→ SELECTED EXTRACT:

Basic earnings (loss) per share ("EPS") excludes the impact of dilutive shares and is computed by dividing net income (loss) by the weighted average number of shares of common stock outstanding for the period.  Diluted EPS reflects the potential dilution that could occur if securities or other contracts to issue shares of common stock were exercised or converted into shares of common stock and then shared in the earnings of the Company.
 
Earnings per share are computed by dividing net income by the weighted-average number of shares of common stock outstanding during the period.
 
In 2008 and 2007, the effect of the 41,400,000 warrants to purchase the Company's common stock  issued in connection with the Public Offering and the 8,000,000 outstanding warrants purchased by the Sponsor simultaneously with the consummation of the Public Offering ("Private Placement Warrants") were not considered in diluted EPS since such warrants were contingently exercisable.
 
In 2009, the effect of the 41,400,000 warrants issued in connection with the Public Offering, the 8,000,000 Private Placement Warrants, and the restricted stock and option grants were not included in the calculation of diluted EPS since the effect would be anti-dilutive.
 
Stock-Based Compensation
 
The Company has a stock-based employee compensation plan, which is more fully described in Note 7.
 
The Company accounts for its stock-based compensation plans based on the FASB guidance which requires that compensation expense be recognized based on the fair value of the stock awards less estimated forfeitures.  It is the Company's policy to grant options with an exercise price equal to the quoted closing market price of stock on the grant date.  Awards of stock options and restricted stock are expensed as compensation on a current basis over the benefit period.
 
Segment Reporting
 
The Company operates in one industry segment which involves, investing in, acquiring, owning, and managing commercial real estate in the United States.  Accordingly, the Company believes it has a single reportable segment for disclosure purposes.

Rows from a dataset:
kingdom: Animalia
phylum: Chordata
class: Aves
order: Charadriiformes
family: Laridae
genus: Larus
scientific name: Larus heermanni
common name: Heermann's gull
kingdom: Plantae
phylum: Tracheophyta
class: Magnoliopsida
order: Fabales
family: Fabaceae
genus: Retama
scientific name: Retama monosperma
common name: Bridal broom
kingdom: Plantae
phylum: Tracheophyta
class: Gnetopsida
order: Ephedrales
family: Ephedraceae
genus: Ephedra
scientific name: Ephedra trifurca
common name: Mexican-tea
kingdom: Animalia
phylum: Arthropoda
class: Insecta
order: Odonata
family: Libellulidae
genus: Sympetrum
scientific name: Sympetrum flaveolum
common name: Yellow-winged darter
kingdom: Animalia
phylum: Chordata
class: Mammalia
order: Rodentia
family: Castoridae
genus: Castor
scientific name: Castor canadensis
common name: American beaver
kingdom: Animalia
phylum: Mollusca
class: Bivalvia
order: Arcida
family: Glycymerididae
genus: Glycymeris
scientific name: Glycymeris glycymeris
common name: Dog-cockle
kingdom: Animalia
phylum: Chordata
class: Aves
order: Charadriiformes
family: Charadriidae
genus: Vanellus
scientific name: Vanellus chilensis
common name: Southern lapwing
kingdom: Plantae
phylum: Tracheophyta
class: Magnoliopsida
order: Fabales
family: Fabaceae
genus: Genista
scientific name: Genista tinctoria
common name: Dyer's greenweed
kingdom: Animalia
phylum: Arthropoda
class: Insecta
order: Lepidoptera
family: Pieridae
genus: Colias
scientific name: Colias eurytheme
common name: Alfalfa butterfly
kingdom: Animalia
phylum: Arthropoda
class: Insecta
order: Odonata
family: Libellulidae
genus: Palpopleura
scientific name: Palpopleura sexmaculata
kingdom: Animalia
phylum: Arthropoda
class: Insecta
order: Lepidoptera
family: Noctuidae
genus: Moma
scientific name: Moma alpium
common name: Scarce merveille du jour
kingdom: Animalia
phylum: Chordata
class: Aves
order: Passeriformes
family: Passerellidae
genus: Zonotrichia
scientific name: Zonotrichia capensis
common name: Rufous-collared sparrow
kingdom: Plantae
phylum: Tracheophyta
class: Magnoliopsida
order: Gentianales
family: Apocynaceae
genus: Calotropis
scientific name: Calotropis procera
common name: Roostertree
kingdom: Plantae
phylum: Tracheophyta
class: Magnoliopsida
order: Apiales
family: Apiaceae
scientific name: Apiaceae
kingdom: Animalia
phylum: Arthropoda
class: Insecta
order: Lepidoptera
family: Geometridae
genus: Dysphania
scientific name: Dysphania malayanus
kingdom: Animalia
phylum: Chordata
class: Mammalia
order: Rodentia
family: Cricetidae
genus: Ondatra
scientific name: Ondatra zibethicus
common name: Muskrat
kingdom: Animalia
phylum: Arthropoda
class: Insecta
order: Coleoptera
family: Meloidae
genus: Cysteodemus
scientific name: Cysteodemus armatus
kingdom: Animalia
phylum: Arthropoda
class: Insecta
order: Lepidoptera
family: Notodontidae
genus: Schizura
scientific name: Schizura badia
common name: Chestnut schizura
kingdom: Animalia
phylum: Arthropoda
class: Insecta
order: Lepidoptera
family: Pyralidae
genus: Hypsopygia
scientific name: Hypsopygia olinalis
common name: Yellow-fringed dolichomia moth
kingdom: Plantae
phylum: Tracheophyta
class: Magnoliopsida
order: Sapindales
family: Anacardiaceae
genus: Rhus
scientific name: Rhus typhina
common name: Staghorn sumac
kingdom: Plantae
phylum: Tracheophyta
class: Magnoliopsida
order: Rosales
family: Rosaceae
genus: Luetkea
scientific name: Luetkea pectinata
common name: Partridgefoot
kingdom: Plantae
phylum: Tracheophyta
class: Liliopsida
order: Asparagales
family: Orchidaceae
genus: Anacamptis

→ WHAT YOU NEED TO DO:
a – Answer these from the accounting notes:
(i) How many warrants were issued in connection with the Public Offering?
(ii) At what exercise price does the Company grant options?
(iii) In how many industry segments does the Company operate?
b – In one to three sentences, explain why the Company reports a single segment, using the reason the accounting notes give.
c – Carry on the accounting notes after their final sentence.

→ RESPONSES PER TASK:
a –
(i) 41,400,000
(ii) The quoted closing market price of the stock on the grant date
(iii) One

b – The Company operates in only one industry segment: investing in, acquiring, owning, and managing commercial real estate in the United States. For that reason it considers itself to have a single reportable segment for disclosure purposes.

c –
Accounting Standards Updates
 
In July 2009, the FASB issued the Codification as the source of authoritative GAAP to be applied by nongovernmental entities including public companies, in the preparation of their financial statements in accordance with GAAP.  This guidance was effective for financial statements issued for interim and annual periods ending after September 15, 2009.  Prior to the issuance of the Codification, all GAAP pronouncements were issued in separate topical pronouncements and referred to as such.  As a public company, the Company will still follow rules and interpretive releases of the Securities and Exchange Commission ("SEC") under federal securities laws.  The SEC rules and regulations generally rank one level higher than GAAP for public companies in the preparation of their financial statements.  During the year ended December 31, 2009 the Company adopted the Codification.
 
In May 2009, the FASB issued a new standard on subsequent events, which establishes general standards of accounting for and disclosure of events that occur after the balance sheet date but before the financial statements are issued or are available to be issued.  It requires the Company to consider subsequent events through the date the financial statements were issued.  The required disclosure is included in Note 14 to these consolidated financial statements.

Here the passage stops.